You are viewing a plain text version of this content. The canonical link for it is here.

Posted to user@spark.apache.org by Jem Tucker <je...@gmail.com> on 2015/08/28 09:03:53 UTC

RDD from partitions

Hi,

I am trying to create an RDD from a selected number of its parents
partitions. My current approach is to create my own SelectedPartitionRDD
and implement compute and numPartitions myself, problem is the compute
method is marked as @developerApi, and hence unsuitable for me to be using
in my application.

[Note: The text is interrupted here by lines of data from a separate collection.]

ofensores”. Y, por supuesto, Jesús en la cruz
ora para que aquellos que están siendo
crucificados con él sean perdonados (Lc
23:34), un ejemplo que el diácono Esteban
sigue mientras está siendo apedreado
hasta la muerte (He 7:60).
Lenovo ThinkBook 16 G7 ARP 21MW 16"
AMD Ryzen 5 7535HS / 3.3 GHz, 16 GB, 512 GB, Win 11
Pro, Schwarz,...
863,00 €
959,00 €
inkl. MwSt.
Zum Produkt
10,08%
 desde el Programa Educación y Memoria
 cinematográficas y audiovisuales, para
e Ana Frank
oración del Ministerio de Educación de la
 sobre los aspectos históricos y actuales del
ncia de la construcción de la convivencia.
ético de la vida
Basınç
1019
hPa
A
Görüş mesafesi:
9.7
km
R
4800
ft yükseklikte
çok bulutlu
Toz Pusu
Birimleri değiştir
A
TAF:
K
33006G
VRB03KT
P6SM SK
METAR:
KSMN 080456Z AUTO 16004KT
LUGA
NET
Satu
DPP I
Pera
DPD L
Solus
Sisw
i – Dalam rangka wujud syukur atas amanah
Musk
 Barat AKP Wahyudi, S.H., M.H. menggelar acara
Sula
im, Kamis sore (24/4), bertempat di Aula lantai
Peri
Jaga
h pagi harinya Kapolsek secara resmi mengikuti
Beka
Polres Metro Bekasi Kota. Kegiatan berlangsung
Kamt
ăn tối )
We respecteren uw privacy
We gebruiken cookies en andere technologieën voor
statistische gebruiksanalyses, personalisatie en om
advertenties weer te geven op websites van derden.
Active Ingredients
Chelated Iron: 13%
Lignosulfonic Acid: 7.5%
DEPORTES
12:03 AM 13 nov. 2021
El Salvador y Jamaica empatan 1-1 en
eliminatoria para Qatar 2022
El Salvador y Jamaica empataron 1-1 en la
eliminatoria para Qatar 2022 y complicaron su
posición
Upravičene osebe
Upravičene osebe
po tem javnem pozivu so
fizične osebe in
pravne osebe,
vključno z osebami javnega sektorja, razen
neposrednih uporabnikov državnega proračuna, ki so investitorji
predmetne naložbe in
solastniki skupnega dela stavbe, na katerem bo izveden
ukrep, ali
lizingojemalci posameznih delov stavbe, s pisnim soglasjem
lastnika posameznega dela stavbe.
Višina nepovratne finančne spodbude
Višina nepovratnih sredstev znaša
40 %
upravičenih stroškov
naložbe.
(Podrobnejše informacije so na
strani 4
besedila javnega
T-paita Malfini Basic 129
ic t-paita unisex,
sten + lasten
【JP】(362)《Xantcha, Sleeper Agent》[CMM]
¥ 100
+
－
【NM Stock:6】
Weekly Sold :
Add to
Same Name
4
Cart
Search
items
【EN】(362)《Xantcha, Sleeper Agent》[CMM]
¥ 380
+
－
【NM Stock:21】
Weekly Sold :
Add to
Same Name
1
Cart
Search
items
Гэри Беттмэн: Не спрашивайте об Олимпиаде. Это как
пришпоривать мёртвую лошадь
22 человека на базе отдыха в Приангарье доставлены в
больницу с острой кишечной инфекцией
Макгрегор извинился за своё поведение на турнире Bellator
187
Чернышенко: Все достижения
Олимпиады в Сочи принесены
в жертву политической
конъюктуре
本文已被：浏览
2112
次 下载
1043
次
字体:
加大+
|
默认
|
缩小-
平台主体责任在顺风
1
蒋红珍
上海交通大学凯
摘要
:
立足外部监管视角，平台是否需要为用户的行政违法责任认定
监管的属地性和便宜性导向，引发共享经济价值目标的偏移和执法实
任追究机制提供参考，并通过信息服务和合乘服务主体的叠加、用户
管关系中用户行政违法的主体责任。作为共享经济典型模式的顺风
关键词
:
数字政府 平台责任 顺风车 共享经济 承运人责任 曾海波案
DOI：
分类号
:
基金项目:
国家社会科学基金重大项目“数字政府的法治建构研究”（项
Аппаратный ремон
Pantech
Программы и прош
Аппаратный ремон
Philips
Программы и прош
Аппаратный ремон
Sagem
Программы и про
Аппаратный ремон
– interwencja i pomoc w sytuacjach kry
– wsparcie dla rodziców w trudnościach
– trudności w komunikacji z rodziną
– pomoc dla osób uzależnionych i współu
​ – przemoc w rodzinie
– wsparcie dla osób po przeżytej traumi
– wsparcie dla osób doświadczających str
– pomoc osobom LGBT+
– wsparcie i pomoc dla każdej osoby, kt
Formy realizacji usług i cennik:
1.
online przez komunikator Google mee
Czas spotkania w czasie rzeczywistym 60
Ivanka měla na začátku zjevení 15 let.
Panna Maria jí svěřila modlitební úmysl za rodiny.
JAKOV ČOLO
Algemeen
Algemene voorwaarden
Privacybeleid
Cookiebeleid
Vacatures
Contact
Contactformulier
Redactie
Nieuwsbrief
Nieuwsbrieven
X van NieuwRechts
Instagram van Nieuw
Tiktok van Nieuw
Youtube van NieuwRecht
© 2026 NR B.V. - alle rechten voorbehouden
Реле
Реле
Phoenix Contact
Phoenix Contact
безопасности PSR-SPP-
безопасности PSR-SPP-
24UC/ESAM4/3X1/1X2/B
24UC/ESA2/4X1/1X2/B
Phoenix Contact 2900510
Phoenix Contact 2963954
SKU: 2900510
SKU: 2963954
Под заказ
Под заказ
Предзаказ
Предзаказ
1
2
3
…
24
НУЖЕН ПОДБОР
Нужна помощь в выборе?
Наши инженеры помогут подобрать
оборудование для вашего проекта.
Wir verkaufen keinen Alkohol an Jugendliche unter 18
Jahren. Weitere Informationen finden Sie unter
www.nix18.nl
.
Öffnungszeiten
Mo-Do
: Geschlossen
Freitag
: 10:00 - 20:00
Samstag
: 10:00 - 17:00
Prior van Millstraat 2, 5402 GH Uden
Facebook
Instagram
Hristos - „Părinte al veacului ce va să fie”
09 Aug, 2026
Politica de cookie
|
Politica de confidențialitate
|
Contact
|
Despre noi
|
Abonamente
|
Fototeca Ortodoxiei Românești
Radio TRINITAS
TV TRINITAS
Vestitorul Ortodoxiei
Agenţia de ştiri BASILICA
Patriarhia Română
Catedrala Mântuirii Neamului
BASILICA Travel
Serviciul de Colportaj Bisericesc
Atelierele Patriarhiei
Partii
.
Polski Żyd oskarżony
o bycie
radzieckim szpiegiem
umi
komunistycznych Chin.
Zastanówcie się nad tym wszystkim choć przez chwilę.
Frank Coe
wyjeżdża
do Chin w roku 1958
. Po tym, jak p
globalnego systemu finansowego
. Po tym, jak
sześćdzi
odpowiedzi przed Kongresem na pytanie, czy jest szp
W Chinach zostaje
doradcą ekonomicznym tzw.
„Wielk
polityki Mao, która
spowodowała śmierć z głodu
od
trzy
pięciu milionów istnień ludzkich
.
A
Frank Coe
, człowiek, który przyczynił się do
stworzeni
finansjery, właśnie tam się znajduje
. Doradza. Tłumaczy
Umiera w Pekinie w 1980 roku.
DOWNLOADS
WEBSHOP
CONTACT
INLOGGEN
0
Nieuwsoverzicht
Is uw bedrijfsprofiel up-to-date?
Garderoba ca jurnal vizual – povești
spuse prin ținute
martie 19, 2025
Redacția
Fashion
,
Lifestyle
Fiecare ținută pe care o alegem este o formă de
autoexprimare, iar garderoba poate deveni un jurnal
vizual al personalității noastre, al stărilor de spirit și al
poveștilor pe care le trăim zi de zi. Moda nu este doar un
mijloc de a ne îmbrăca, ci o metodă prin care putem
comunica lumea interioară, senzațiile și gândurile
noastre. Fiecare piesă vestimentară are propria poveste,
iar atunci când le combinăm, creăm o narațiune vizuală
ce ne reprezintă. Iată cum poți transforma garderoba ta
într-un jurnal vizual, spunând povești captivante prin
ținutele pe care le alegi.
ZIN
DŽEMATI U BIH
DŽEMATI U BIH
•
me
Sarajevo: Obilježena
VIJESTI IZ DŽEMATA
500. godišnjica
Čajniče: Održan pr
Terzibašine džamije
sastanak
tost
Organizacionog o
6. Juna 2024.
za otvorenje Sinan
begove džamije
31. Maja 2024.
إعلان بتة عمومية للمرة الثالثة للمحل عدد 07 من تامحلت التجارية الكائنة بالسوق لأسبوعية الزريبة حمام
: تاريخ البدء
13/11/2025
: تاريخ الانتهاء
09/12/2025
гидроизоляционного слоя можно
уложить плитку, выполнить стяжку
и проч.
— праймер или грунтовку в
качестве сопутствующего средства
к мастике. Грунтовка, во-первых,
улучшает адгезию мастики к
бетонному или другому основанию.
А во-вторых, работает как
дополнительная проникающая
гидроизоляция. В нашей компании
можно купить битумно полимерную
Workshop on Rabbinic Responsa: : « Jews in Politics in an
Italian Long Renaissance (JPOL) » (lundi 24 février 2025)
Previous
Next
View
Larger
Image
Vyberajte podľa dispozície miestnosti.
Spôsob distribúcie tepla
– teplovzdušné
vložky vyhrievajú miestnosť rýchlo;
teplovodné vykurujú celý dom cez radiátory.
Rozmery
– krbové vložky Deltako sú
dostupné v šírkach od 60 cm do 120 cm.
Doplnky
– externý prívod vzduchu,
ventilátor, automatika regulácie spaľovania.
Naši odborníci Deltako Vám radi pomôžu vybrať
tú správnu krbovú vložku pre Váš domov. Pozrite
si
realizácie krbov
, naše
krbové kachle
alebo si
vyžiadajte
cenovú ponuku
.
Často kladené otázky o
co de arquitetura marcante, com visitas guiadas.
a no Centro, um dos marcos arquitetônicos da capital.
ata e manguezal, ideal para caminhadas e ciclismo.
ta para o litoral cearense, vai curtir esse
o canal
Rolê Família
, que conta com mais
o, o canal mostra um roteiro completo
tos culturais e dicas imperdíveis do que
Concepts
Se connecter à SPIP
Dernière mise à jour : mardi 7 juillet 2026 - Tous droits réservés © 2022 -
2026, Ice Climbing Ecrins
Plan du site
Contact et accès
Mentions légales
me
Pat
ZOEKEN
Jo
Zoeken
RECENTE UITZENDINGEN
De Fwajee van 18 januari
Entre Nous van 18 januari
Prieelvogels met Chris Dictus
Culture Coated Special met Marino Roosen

Are there any alternative methods that will only use the
stable parts of the spark API?

Thanks,

Jem

Re: RDD from partitions

Posted by Jem Tucker <je...@gmail.com>.

Hey Rishitesh,

Thats perfect thanks so much! Dont know why i didnt think of using
mapPartitions like this

Thanks,

Jem

On Fri, Aug 28, 2015 at 10:35 AM Rishitesh Mishra <ri...@gmail.com>
wrote:

> Hi Jem,
> A simple way to get this is to use MapPartitionedRDD. Please see the below
> code. For this you need to know your parent RDD's partition numbers that
> you want to exclude.  One drawback here is the new RDD will also invoke
> similar number of tasks as parent RDDs as both the RDDs have same number of
> partitions. We only be excluding the results from certain partitions. If
> you can live with that , then its OK.
>
> val ones = sc.makeRDD(1 to 100, 10).map(x => x) // base RDD
>
> // Reduced RDD
> val reduced = ones.mapPartitions { iter => {
>
>   new Iterator[Int](){
>     override def hasNext: Boolean = {
>       if(Seq(0,1,2).contains(TaskContext.get().partitionId)) {
>         false
>     } else{
>         iter.hasNext
>       }
>     }
>
>     override def next():Int = iter.next()
>   }
>
> }
> }.collect().foreach(println)
>
>
>
>
> On Fri, Aug 28, 2015 at 12:33 PM, Jem Tucker <je...@gmail.com> wrote:
>
>> Hi,
>>
>> I am trying to create an RDD from a selected number of its parents
>> partitions. My current approach is to create my own SelectedPartitionRDD
>> and implement compute and numPartitions myself, problem is the compute
>> method is marked as @developerApi, and hence unsuitable for me to be using
>> in my application. Are there any alternative methods that will only use the
>> stable parts of the spark API?
>>
>> Thanks,
>>
>> Jem
>>
>
>

Re: RDD from partitions

Posted by Rishitesh Mishra <ri...@gmail.com>.

Hi Jem,
A simple way to get this is to use MapPartitionedRDD. Please see the below
code. For this you need to know your parent RDD's partition numbers that
you want to exclude.  One drawback here is the new RDD will also invoke
similar number of tasks as parent RDDs as both the RDDs have same number of
partitions. We only be excluding the results from certain partitions. If
you can live with that , then its OK.

val ones = sc.makeRDD(1 to 100, 10).map(x => x) // base RDD

// Reduced RDD
val reduced = ones.mapPartitions { iter => {

  new Iterator[Int](){
    override def hasNext: Boolean = {
      if(Seq(0,1,2).contains(TaskContext.get().partitionId)) {
        false
    } else{
        iter.hasNext
      }
    }

    override def next():Int = iter.next()
  }

}
}.collect().foreach(println)

On Fri, Aug 28, 2015 at 12:33 PM, Jem Tucker <je...@gmail.com> wrote:

> Hi,
>
> I am trying to create an RDD from a selected number of its parents
> partitions. My current approach is to create my own SelectedPartitionRDD
> and implement compute and numPartitions myself, problem is the compute
> method is marked as @developerApi, and hence unsuitable for me to be using
> in my application. Are there any alternative methods that will only use the
> stable parts of the spark API?
>
> Thanks,
>
> Jem
>